O governo precisa saber também que esses investimentos são em longo prazo, e que eles levam 10, 20 anos para trazer resultados. Não é de uma hora para a outra.

Terra - Críticos dizem que o Brasil deve se concentrar em resolver alguns dos problemas do País, como o sistema público de saúde, por exemplo, em vez de financiar esse tipo de programa de fomento a ciência. Qual você acha que deve ser o equilíbrio entre os dois?

Villani

- Aprendi que é preciso trabalhar em todos os setores, e não em um isoladamente. Todas as coisas estão interligadas, pois investindo em ciências, você estará investindo em saúde, educação, meio ambiente, enfim, em diversas áreas, e assim você consegue soluções para os problemas básicos.
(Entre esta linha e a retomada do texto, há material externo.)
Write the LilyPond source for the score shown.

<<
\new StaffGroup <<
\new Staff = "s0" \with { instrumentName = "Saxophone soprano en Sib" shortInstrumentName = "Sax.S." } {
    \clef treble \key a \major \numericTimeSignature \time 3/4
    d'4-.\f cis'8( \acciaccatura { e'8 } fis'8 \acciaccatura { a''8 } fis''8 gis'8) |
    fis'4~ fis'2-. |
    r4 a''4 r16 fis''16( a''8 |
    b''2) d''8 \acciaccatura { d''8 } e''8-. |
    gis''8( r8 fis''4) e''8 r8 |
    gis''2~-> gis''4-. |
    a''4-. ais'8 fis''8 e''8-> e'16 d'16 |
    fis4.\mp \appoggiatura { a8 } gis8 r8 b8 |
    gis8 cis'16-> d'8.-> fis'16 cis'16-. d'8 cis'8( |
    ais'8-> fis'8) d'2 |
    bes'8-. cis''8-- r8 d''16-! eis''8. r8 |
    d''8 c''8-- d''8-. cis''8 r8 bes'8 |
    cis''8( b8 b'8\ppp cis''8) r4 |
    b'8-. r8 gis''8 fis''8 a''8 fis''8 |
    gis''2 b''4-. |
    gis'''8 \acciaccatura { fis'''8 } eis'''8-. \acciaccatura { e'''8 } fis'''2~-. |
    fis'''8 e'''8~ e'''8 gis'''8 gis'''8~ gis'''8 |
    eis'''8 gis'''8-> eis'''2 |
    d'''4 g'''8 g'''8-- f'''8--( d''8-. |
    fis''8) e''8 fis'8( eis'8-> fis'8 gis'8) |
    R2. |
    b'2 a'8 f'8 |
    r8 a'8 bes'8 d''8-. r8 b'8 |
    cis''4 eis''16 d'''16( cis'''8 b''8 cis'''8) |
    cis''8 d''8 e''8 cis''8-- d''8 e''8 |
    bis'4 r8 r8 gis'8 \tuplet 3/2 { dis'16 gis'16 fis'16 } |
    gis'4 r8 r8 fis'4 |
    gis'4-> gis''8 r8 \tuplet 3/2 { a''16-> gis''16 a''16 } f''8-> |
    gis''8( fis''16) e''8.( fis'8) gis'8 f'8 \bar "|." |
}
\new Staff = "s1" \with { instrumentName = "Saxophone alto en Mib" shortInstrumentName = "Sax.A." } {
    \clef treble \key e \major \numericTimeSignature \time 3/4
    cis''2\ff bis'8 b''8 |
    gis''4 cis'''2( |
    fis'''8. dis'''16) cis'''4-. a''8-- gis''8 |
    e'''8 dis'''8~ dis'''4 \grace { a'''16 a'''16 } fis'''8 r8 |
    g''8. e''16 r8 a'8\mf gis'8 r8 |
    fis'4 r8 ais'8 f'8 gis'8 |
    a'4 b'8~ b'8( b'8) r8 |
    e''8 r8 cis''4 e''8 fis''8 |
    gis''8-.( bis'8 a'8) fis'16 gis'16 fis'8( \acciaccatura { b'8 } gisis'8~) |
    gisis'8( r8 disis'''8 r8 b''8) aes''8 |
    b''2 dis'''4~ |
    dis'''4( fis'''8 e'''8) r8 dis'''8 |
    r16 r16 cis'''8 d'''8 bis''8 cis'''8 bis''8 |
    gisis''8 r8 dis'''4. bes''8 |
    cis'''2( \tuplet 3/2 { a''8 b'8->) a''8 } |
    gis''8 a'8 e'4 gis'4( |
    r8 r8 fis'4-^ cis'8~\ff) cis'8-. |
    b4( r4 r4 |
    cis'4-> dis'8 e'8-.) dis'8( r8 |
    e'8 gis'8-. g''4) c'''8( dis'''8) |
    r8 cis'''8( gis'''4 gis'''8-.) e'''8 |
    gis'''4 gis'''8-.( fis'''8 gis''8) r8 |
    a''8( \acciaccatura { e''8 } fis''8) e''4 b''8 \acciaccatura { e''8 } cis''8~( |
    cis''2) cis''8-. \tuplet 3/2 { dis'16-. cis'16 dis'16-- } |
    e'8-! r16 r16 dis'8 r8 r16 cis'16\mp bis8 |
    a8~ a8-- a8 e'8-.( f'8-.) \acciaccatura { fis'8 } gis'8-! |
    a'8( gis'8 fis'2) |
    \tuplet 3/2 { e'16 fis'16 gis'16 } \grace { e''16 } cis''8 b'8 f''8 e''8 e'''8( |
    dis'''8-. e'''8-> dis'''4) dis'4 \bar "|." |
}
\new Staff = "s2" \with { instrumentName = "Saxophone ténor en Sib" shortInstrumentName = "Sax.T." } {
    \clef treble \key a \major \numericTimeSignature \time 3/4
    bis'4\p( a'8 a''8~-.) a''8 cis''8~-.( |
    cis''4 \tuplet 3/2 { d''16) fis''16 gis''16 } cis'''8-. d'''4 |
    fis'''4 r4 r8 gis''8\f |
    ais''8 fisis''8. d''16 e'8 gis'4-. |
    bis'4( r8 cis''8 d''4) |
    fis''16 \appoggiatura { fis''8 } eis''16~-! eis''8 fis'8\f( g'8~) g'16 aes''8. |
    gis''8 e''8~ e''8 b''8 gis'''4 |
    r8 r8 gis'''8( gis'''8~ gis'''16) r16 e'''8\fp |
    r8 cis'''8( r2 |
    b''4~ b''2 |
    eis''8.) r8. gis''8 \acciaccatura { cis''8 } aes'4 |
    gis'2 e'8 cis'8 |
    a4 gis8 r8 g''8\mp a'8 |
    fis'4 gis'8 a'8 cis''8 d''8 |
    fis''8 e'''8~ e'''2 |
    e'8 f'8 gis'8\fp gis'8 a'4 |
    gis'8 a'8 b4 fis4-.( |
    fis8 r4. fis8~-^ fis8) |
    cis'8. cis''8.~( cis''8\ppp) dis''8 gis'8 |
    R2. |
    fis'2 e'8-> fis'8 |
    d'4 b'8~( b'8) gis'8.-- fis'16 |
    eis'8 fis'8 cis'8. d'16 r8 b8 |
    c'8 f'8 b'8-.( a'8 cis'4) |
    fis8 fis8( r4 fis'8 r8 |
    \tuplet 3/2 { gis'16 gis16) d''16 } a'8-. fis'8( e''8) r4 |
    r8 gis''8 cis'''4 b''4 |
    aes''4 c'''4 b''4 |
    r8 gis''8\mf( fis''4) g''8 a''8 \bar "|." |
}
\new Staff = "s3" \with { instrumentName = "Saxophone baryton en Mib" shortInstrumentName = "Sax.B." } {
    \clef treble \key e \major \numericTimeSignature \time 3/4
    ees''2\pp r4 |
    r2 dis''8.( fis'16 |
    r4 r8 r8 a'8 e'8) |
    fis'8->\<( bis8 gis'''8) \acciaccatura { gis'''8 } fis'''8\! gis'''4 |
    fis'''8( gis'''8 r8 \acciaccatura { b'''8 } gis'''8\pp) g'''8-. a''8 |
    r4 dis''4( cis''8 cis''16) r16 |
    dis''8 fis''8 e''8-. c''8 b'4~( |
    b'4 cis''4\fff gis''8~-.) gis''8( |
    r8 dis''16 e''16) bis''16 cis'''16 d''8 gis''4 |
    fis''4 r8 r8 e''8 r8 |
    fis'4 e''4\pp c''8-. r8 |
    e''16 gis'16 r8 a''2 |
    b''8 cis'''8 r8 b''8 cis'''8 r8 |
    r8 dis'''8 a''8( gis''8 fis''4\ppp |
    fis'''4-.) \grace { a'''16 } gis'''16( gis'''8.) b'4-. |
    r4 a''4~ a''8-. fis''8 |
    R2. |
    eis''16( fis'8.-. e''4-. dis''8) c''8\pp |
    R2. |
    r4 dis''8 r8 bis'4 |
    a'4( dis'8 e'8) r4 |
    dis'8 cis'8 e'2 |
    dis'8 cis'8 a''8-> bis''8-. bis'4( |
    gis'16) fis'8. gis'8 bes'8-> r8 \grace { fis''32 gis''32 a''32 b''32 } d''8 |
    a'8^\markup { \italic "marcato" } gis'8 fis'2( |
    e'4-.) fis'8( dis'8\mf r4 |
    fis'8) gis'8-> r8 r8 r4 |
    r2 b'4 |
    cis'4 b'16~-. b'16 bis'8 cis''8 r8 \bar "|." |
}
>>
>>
Investir em pesquisas é muito importante para o Brasil, principalmente com toda a biodiversidade que existe aqui. O Brasil hoje tem duas preocupações, em minha opinião, o meio ambiente e a segurança. O Rio, por exemplo, é muito mal falado por causa da segurança. O dia que as pessoas tiverem segurança para vir, elas virão aos montes. Além disso, o povo brasileiro precisa cuidar da Floresta Amazônica. Isso precisa estar cada vez mais dentro da cabeça das pessoas.

Terra - Uma curiosidade. Por que o broche de aranha?

Villani

- A aranha é o meu segredo. Comecei a usar há uns 8 anos. Acho legal cada um interpretar o meu broche de um jeito ou de outro. É como um quadro ou um poema, você olha e tem a sua interpretação.